[Start of section]

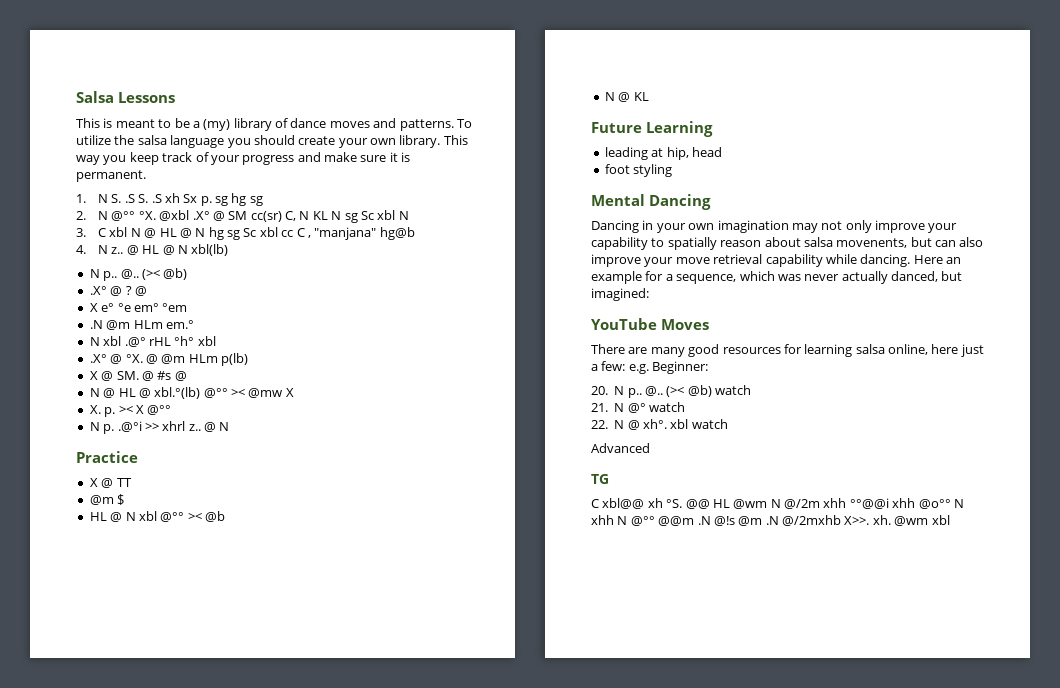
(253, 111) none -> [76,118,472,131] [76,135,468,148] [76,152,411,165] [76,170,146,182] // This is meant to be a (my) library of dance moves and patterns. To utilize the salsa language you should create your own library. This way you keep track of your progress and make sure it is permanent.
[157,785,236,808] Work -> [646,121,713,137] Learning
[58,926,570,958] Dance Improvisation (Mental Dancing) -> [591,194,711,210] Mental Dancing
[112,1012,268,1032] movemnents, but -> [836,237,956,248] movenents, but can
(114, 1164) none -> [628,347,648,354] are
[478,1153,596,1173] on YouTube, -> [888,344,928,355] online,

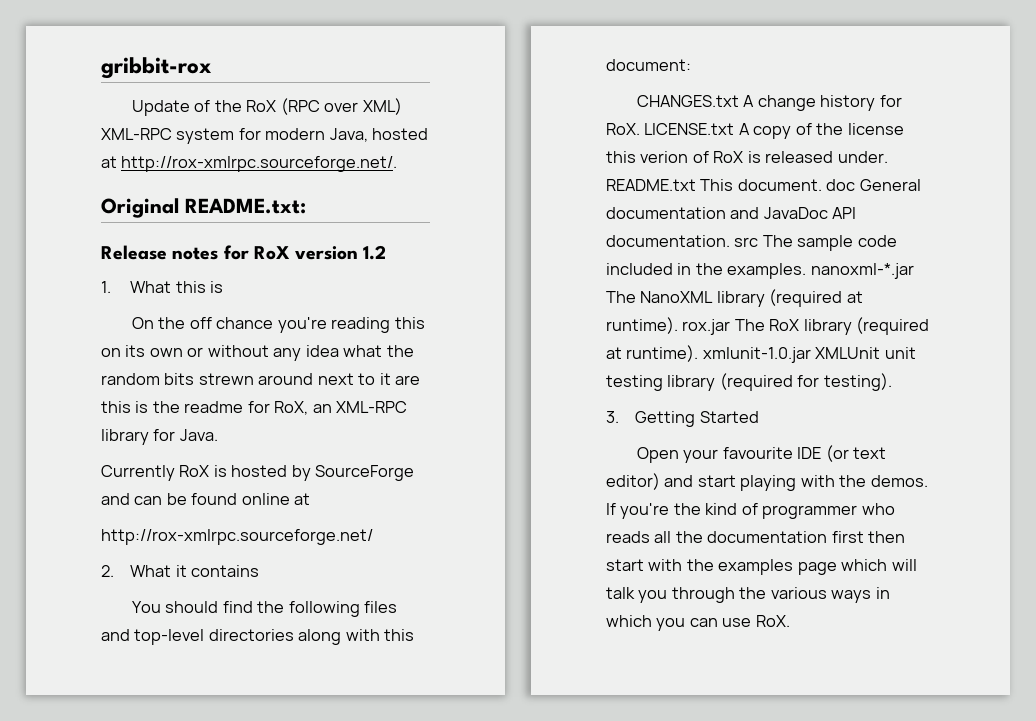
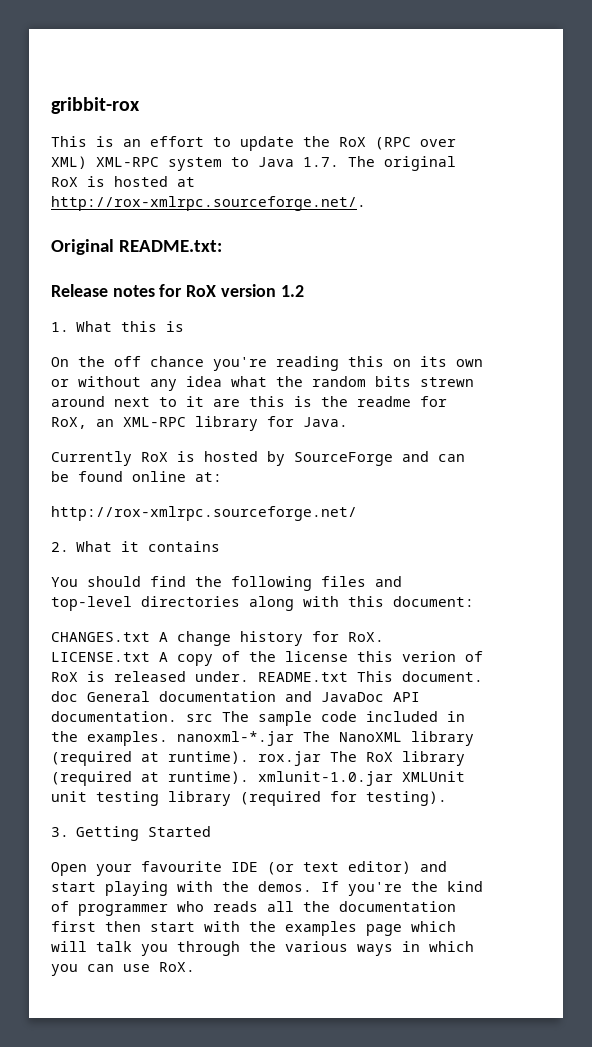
[132,100,211,116] Update of -> [51,136,294,151] This is an effort to update
[238,128,368,142] for modern Java, -> [231,156,456,171] [51,176,105,187] to Java 1.7. The original RoX is
[294,493,311,505] at -> [195,472,222,482] at:

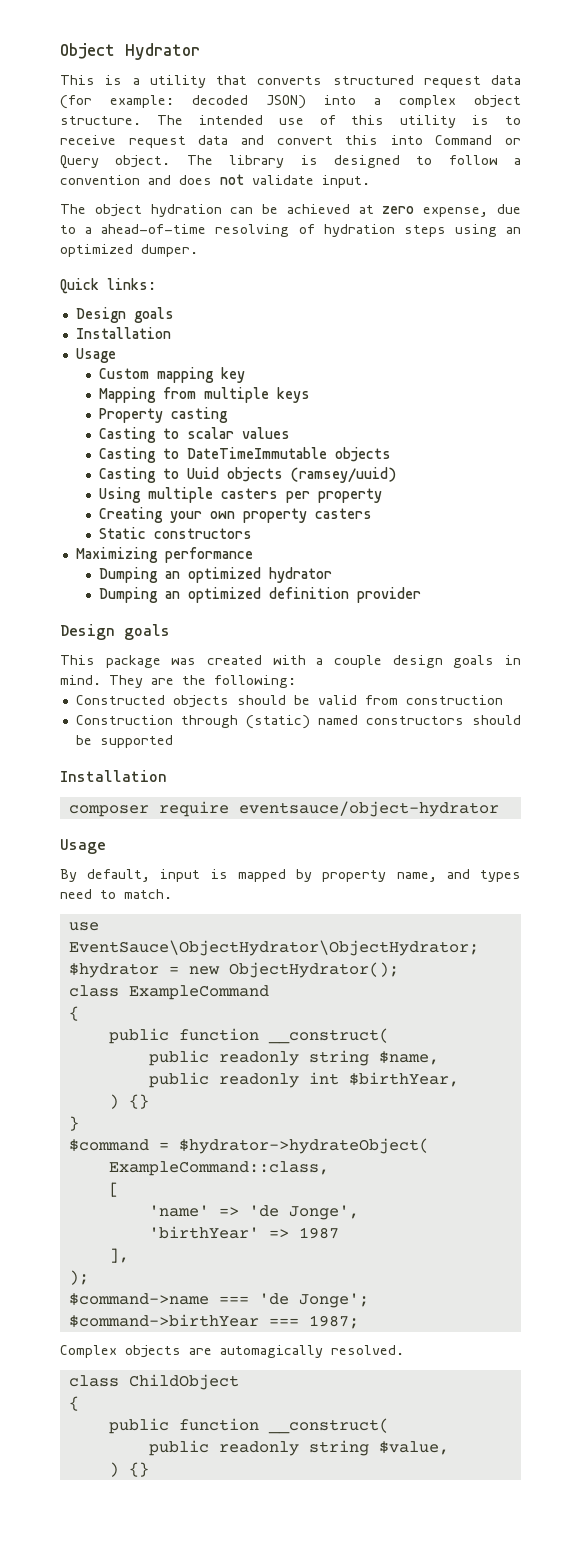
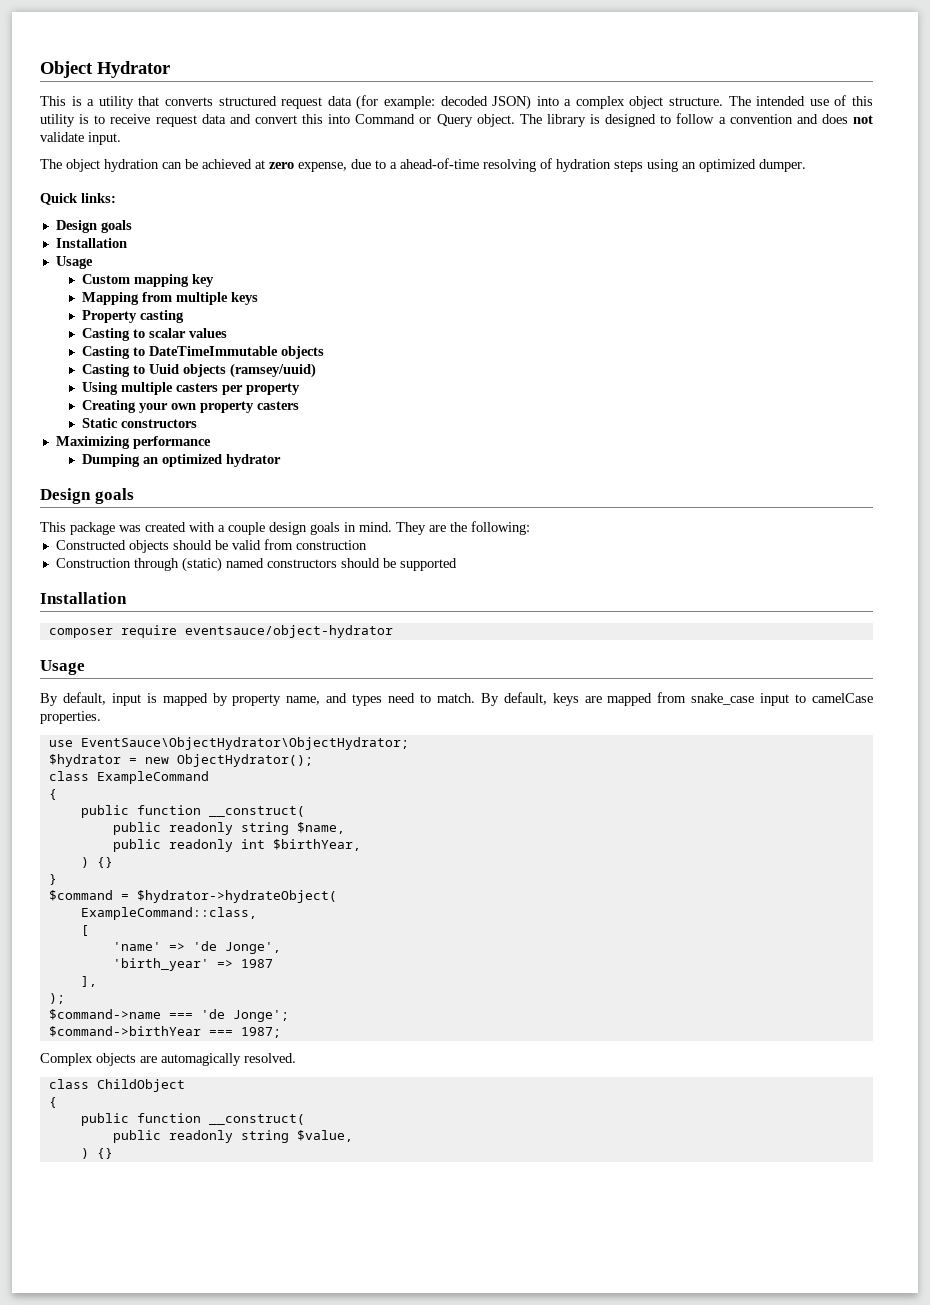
[98,587,421,603] // Dumping an optimized definition provider -> (282, 460) none
(172, 894) none -> [480,692,873,706] [40,711,101,724] By default, keys are mapped from snake_case input to camelCase properties.
[148,1226,259,1239] 'birthYear' -> [112,958,209,971] 'birth_year'

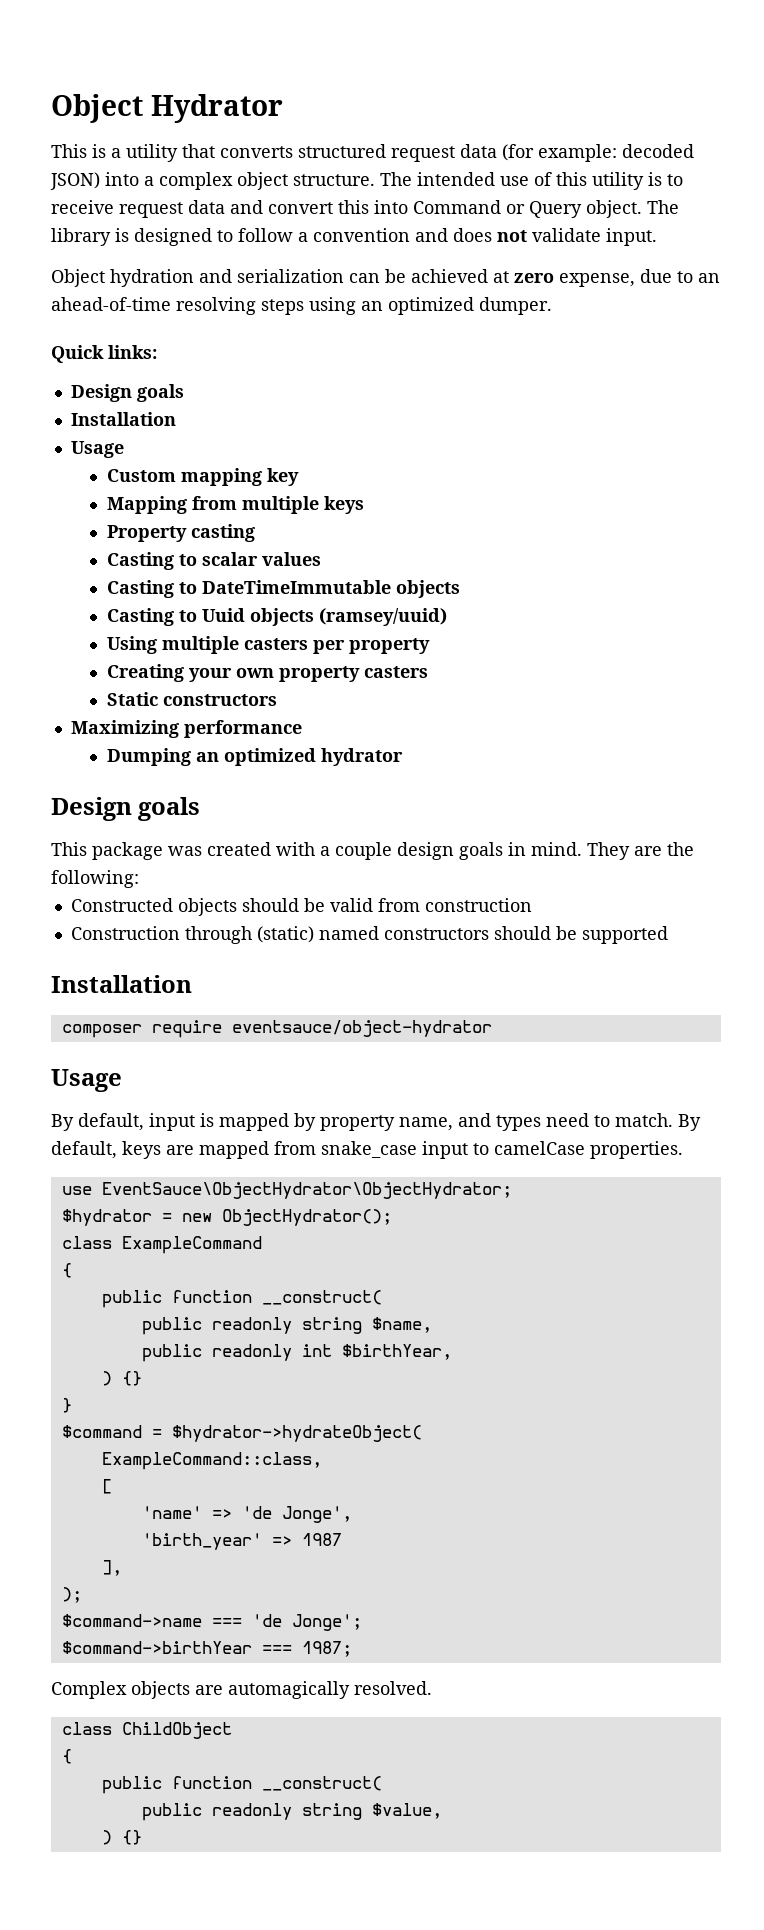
[40,159,159,172] The object hydration -> [51,269,344,287] Object hydration and serialization
[390,162,397,169] a -> [698,273,720,283] an
[540,158,611,172] of hydration -> (256, 306) none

[End of section]

■ Work to be completed
Each entry is to be output exactly, and no picture is to appear.

■ Response
(253, 111) none -> [76,118,472,131] [76,135,468,148] [76,152,411,165] [76,170,146,182] // This is meant to be a (my) library of dance moves and patterns. To utilize the salsa language you should create your own library. This way you keep track of your progress and make sure it is permanent.
[157,785,236,808] Work -> [646,121,713,137] Learning
[58,926,570,958] Dance Improvisation (Mental Dancing) -> [591,194,711,210] Mental Dancing
[112,1012,268,1032] movemnents, but -> [836,237,956,248] movenents, but can
(114, 1164) none -> [628,347,648,354] are
[478,1153,596,1173] on YouTube, -> [888,344,928,355] online,

[132,100,211,116] Update of -> [51,136,294,151] This is an effort to update
[238,128,368,142] for modern Java, -> [231,156,456,171] [51,176,105,187] to Java 1.7. The original RoX is
[294,493,311,505] at -> [195,472,222,482] at:

[98,587,421,603] // Dumping an optimized definition provider -> (282, 460) none
(172, 894) none -> [480,692,873,706] [40,711,101,724] By default, keys are mapped from snake_case input to camelCase properties.
[148,1226,259,1239] 'birthYear' -> [112,958,209,971] 'birth_year'

[40,159,159,172] The object hydration -> [51,269,344,287] Object hydration and serialization
[390,162,397,169] a -> [698,273,720,283] an
[540,158,611,172] of hydration -> (256, 306) none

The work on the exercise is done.